I need every line of the material below that includes the string "shoulder".

(Provided information Opens)

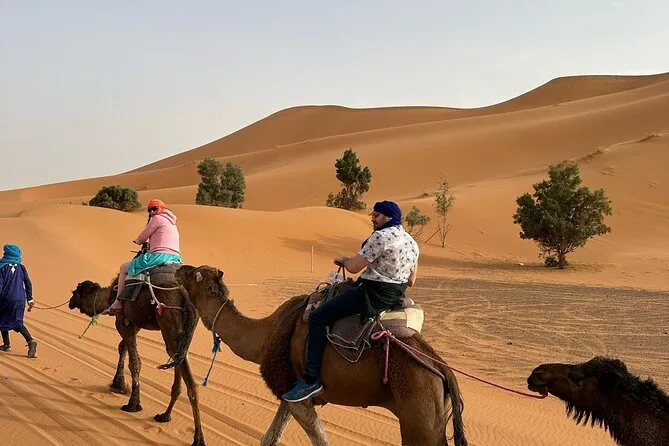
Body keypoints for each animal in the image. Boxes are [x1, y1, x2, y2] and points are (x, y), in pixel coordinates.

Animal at [68, 273, 206, 446]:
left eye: (75, 292)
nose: (70, 302)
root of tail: (185, 297)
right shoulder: (134, 322)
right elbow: (122, 347)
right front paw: (118, 384)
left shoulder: (122, 319)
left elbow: (135, 361)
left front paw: (133, 403)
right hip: (184, 333)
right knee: (179, 362)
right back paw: (165, 416)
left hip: (169, 323)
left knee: (188, 378)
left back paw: (198, 439)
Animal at [175, 265, 468, 446]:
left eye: (194, 273)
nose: (178, 268)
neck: (266, 335)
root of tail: (443, 370)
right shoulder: (290, 390)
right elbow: (270, 438)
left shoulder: (296, 392)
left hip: (419, 411)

(Provided information Closes)

Expected answer:
right shoulder: (134, 322)
left shoulder: (122, 319)
right shoulder: (290, 390)
left shoulder: (296, 392)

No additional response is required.